And whether or not we look upon the dictates of charity and justice as clearly indicating a duty, whether or not one's "moral resonance" responds to what has been said, surely we cannot deny that here is a splendid opportunity. Here is a practical way for each and everyone to play the Good Samaritan. Not all of us can meet men along a road who have been set upon by thieves, bundle them into an automobile, and carry them to a hospital. We cannotall give thousands in charity. We cannot all engage in publicly urging reforms by legislation, nor give generously of time in philanthropic ministration to the poor. But we can see to it in the way already outlined that some at least of our expenditures go to ward off misery rather than foster it. We can see to it that we prevent misery from spreading at least in one little sphere.
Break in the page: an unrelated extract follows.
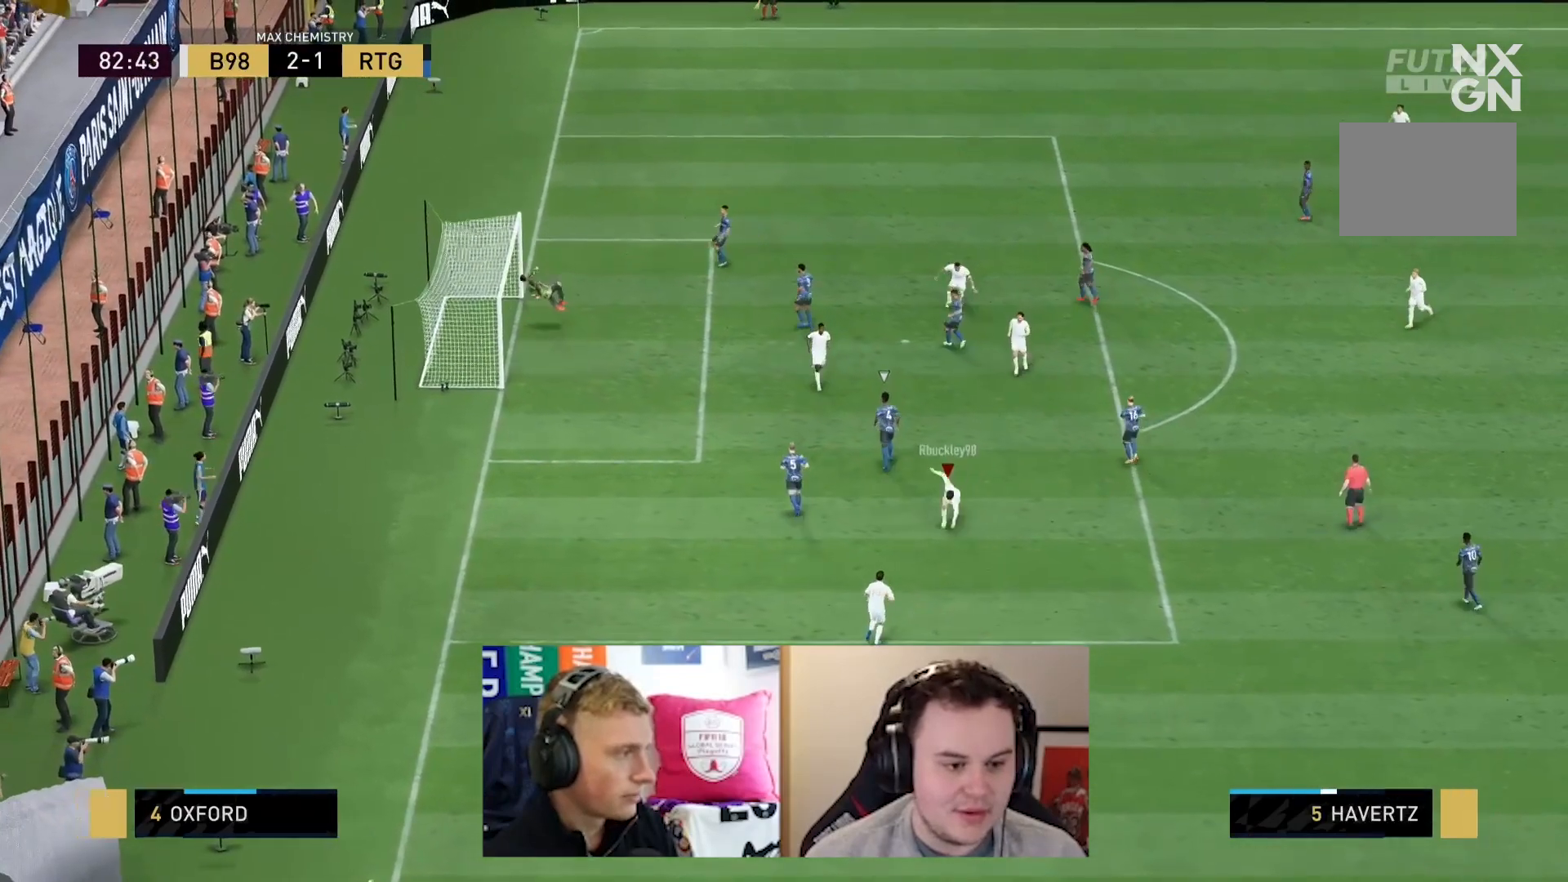
{"buttons": ["R2"], "left_stick": "down", "right_stick": "center", "button_events": []}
[96]This is no mere theory. Reforms have actually been accomplished in some places by the Consumers' League. Realizing that to be effective they must be organized, it is the object of members of this League to act as a sort of inverted megaphone gathering up the weak whisperings of each individual purchaser and blending them with thousands of others until they all become one mighty concerted shout that must be heard.

Laborers have known the strength of combination in fighting industrial conditions for more than a generation; the aggregations of capital have been growing larger and larger; why should not the most powerful of all the elements of industrial society, the Consumer himself, learn by their experience?

Organized in 1891 in New York City, the Consumers' League now has almost a hundred branches in eighteen of the United States, in France, Switzerland, Germany, and Belgium. To Mrs. Josephine Shaw Lowell is due the credit of its inception. An investigation during 1889-90 into the conditions of work among sales-women and cash-children, which she directed for the Working Women's Society, forced upon her the futility of starting reform from the producing end. The competitive system of industry ties the hands of the employer, while it seems impossible successfully to organize a union among women. There was but one element of the economic world left to work with—the Consumer.

Therefore, in May, 1890, a public meeting was called in Chickering Hall, New York, to discuss the organization of this all-powerful factor of industry. It was decided to found the Consumers' League upon the following platform:

"I. That the interest of the community demands that all workers should receive, not the lowest, but fair living wages.

"II. That the responsibility for some of the worst evils from which wage-earners suffer, rests with the Consumers, who persist in buying in the cheapest markets, regardless of how cheapness is brought about.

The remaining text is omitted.